Findings from a University of Alberta researcher shed new light on what may be stopping people from recycling more.
Jennifer Argo, a marketing professor in the U of A’s Alberta School of Business, says that people are psychologically hard-wired to believe that products that are damaged or that aren’t whole—such as small or ripped paper or dented cans—are useless, and this leads users to trash them rather than recycle them. To circumvent overcrowding landfills and environmental problems, Argo says consumers and manufacturers can take steps to override the urge to toss wholly recyclable items.

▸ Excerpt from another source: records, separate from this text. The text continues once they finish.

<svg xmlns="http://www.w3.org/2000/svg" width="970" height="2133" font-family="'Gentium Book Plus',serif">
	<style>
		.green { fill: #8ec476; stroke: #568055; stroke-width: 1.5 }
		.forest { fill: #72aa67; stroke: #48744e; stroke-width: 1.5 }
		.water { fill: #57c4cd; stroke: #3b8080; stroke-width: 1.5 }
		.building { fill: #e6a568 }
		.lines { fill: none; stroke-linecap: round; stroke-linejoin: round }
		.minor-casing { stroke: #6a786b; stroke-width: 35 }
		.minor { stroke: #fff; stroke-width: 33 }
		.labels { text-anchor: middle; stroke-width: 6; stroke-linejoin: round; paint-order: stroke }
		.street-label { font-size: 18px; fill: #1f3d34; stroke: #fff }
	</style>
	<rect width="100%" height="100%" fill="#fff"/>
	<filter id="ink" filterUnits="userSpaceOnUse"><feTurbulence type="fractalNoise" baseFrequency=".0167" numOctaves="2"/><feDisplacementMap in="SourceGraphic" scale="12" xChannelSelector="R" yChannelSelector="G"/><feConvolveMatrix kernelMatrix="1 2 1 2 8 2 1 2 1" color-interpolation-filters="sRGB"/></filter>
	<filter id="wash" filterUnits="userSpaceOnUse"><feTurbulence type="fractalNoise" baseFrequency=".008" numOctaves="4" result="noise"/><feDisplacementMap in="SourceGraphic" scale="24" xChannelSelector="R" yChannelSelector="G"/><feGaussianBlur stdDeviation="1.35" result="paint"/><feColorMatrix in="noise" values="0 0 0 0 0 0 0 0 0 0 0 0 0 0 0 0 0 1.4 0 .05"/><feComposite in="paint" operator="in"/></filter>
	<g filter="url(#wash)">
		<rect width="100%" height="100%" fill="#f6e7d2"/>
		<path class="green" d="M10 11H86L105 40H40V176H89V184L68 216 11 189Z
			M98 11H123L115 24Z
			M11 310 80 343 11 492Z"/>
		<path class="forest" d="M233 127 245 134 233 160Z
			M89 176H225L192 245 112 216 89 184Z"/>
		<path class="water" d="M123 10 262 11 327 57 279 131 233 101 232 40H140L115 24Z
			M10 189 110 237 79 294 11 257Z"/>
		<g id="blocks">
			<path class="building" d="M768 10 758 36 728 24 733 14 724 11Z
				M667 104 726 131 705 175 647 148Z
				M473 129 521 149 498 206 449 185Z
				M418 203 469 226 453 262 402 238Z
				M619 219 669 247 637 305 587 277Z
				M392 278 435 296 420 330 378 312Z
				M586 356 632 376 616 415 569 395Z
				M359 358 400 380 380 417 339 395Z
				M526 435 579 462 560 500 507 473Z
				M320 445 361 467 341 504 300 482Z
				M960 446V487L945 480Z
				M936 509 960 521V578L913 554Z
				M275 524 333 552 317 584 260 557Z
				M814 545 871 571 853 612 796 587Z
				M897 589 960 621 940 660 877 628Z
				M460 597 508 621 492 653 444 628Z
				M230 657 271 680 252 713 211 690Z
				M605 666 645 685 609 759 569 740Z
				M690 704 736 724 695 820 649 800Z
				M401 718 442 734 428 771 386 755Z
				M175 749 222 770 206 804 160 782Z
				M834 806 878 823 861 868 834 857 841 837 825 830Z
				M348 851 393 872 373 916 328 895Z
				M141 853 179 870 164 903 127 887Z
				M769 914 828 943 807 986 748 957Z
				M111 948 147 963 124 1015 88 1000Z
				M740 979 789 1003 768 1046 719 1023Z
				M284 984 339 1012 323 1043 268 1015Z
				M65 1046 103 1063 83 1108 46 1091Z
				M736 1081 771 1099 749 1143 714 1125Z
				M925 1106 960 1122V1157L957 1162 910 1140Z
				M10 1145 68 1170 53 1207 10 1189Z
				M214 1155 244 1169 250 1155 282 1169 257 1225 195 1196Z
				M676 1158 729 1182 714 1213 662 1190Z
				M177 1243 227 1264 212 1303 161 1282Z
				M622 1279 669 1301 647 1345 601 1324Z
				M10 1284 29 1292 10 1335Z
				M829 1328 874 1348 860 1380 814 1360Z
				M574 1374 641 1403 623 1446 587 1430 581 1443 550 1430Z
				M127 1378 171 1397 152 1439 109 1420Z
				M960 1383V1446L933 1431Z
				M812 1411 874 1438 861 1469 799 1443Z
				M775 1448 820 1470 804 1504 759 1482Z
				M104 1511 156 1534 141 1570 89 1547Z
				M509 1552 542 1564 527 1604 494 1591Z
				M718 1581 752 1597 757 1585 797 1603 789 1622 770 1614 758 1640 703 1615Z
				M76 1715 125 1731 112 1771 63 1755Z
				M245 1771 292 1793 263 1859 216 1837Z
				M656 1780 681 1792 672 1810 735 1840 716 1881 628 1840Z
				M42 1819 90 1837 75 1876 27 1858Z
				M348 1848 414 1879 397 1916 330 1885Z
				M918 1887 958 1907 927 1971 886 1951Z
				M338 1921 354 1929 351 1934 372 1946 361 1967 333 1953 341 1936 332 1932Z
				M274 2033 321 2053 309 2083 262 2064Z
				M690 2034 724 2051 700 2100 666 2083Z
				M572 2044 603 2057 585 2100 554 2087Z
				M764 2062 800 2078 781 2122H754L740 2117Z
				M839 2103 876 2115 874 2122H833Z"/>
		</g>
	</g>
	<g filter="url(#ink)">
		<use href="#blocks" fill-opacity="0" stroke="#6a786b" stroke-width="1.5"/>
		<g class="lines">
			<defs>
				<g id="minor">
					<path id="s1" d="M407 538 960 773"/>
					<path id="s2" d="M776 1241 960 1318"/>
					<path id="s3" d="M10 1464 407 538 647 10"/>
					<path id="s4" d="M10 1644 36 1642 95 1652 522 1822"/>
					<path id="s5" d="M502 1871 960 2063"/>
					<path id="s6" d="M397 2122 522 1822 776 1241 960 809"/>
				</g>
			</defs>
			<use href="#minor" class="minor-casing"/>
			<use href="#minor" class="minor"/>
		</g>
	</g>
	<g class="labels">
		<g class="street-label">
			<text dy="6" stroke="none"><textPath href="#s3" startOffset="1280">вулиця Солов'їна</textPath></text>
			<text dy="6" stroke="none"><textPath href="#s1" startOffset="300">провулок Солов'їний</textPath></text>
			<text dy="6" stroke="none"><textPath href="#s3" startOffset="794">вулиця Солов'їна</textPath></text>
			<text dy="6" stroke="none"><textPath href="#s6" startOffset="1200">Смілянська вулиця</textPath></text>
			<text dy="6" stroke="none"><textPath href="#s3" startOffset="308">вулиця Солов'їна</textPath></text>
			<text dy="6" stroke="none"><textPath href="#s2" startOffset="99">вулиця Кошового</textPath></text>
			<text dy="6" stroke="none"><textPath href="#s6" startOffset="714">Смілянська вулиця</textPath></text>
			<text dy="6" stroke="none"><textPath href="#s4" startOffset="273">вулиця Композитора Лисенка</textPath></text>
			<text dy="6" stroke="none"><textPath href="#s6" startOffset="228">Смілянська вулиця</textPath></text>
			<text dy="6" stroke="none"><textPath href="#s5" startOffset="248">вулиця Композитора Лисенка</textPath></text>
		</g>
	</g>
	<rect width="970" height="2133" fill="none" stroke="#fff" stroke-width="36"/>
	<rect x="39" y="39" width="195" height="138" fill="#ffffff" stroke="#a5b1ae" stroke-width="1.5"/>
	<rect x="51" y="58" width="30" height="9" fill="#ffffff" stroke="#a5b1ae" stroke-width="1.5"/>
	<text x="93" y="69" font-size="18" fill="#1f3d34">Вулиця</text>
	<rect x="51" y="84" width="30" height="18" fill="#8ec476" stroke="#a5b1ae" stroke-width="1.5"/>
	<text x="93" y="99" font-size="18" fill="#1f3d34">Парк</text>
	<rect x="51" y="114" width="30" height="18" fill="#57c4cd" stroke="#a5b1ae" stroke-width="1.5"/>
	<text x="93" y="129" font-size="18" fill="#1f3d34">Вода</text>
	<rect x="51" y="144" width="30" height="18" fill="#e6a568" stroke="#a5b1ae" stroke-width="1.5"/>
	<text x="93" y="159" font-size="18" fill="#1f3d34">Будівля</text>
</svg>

“We can change the way products look. We can change the way people perceive them too in terms of their usefulness,” she said.
Every scrap is sacred
From their observations and study findings, Argo and co-author Remi Trudel of Boston University found that once a recyclable item ceased to retain its whole form—whether a package that was cut open or a strip of paper torn from a whole piece—users demonstrated an alarming tendency to throw it in the garbage. The process, she says, is seemingly autonomic and likely related to our literal definition of garbage as something being worthless. When it comes to blue-binning it versus using the circular filing system, the size of the object does not matter; the trick, she says, is getting people to recognize that for themselves.
“We gave one group of participants a small piece of paper and asked them to do a creative writing task and just tell us what this paper could be useful for,” said Argo. “As soon as they did that, 80 per cent of the time it went into the recycling. It was an automatic flip that it became useful to them again.”